_Problem requirements_. In the goals discussion thread below, copy out word for word the part that begins at the words "But when there" and stops after "make you happy?".

_Given passage_.
Why Dan Shipper is Wrong about Goals - IceCreamYou
http://www.isaacsukin.com/news/2012/09/why-dan-shipper-wrong-about-goals#.UE61fNhueM8.hackernews
======
rfugger
Hmmm... I'm not so sure about this. Looking at the studies he links to, the
goals are assigned to the subjects by the researchers, not self-set. When
you're doing something for someone else, you don't have the problem of
wondering if it's the right thing for you -- you just do it to please/impress
the authority figure, something we've all been trained to do from a very young
age. The subjects have already decided that whatever token reward they get for
participation is worth their time, so they're not worried about whether the
task will contribute to their personal growth. They get to feel altruistic for
contributing to science.

But when there is no authority figure telling you what to do, it's a whole
different game. You wonder whether the pain of growing in a certain direction
is worth the future uncertain reward. That's what Dan Shipper's article is
about -- not letting those thoughts paralyze you and taking small steps in the
right direction without putting too much pressure on yourself. Overly-specific
goals in this case can be self-defeating because they can often be set without
enough knowledge of the territory you're going into. Trusting yourself to
explore and learn before getting into specific goals can be important. Big
life goals like personal contentment and peace of mind often can't be made
very specific anyway. Who knows what is going to make you happy?

------
msie
I was setting goals for myself, failing miserably. Then I thought Dan was onto
something. Oh no! Now I'm going to reevaluate my goal setting now. Maybe the
best thing is to not read HN so frequently!

------
dasil003
Goals are a red herring. Whether spoken or not, goals always exist for every
productive thing that happens in the short-term. The high-level nebulous goals
aren't goals that make things happen directly, they're more like a vision that
allows you to set more focused goals, which is why they don't do much by
themselves.

_Records shown_.
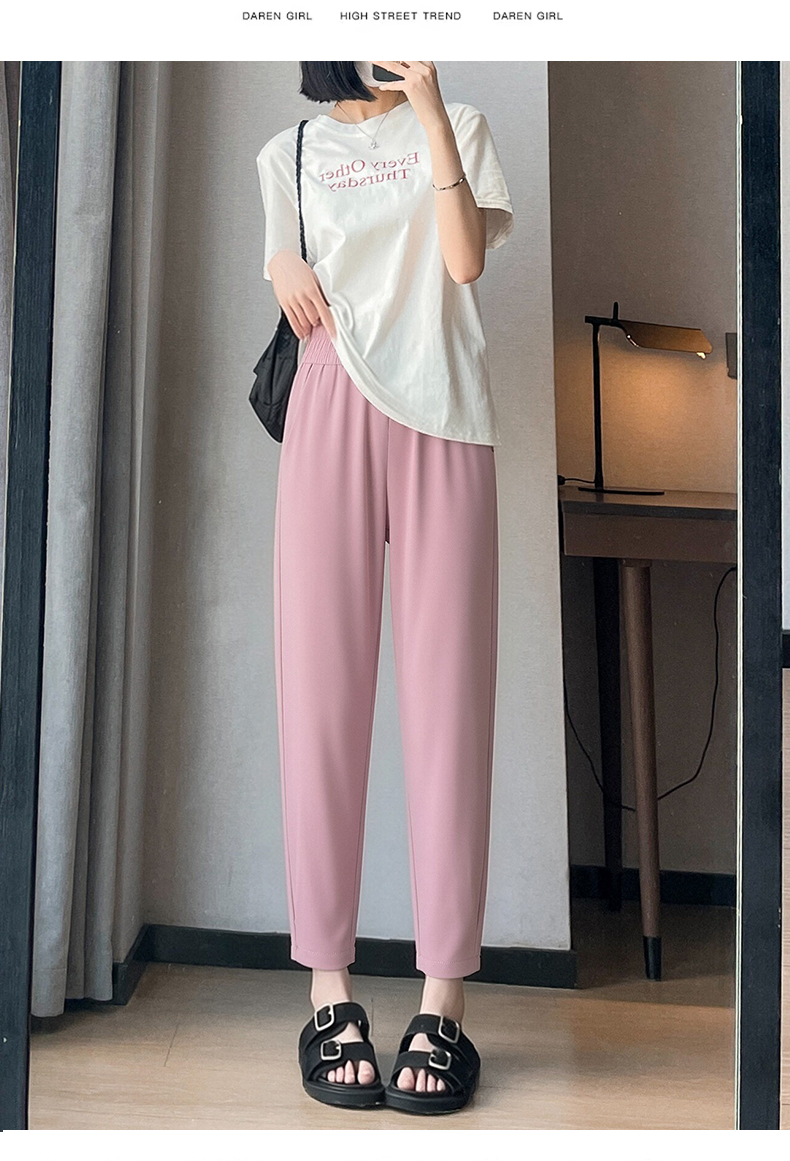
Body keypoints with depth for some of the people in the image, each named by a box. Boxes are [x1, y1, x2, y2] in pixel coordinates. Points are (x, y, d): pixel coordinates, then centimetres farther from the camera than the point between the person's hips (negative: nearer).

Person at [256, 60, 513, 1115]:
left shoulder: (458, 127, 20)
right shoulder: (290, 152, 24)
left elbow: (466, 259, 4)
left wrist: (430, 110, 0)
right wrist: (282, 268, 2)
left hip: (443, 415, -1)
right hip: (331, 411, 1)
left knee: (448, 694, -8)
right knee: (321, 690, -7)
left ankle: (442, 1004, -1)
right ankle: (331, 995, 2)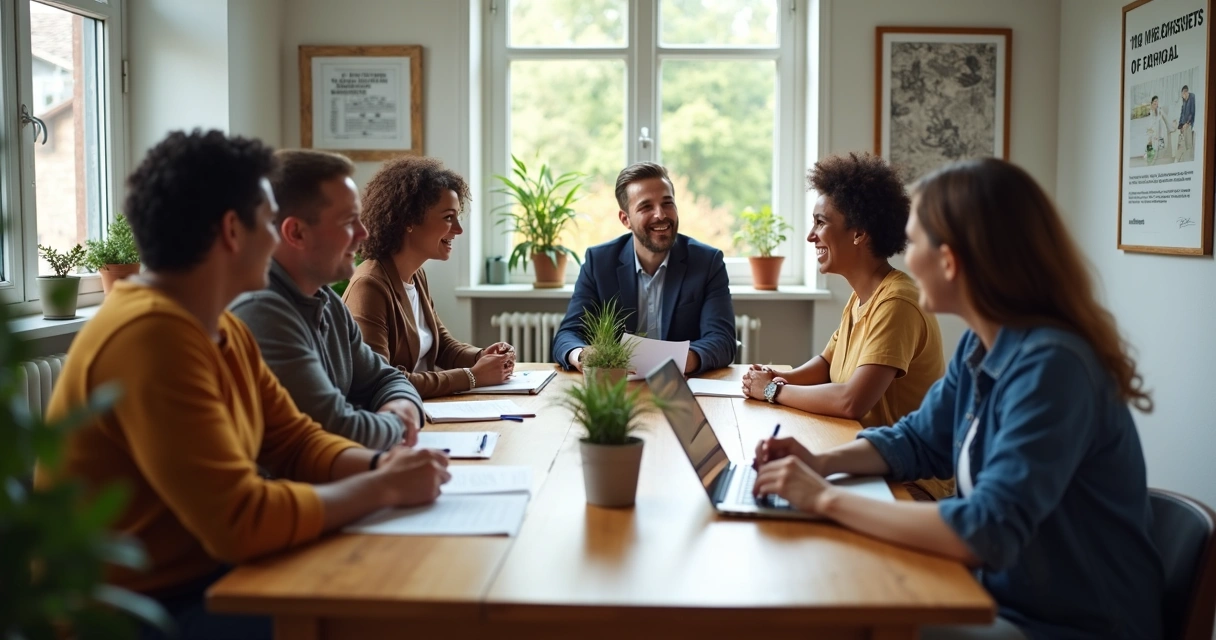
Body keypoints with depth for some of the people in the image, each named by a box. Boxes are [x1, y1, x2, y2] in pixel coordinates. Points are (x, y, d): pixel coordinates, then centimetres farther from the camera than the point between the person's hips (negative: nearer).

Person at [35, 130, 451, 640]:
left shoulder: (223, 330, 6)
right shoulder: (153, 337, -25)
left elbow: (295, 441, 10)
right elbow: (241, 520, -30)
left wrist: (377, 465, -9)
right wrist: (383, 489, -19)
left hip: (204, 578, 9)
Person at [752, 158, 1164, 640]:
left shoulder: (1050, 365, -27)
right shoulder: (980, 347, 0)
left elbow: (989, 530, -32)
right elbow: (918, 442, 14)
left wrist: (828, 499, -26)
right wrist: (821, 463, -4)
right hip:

_Answer to this problem_.
But when there is no authority figure telling you what to do, it's a whole
different game. You wonder whether the pain of growing in a certain direction
is worth the future uncertain reward. That's what Dan Shipper's article is
about -- not letting those thoughts paralyze you and taking small steps in the
right direction without putting too much pressure on yourself. Overly-specific
goals in this case can be self-defeating because they can often be set without
enough knowledge of the territory you're going into. Trusting yourself to
explore and learn before getting into specific goals can be important. Big
life goals like personal contentment and peace of mind often can't be made
very specific anyway. Who knows what is going to make you happy?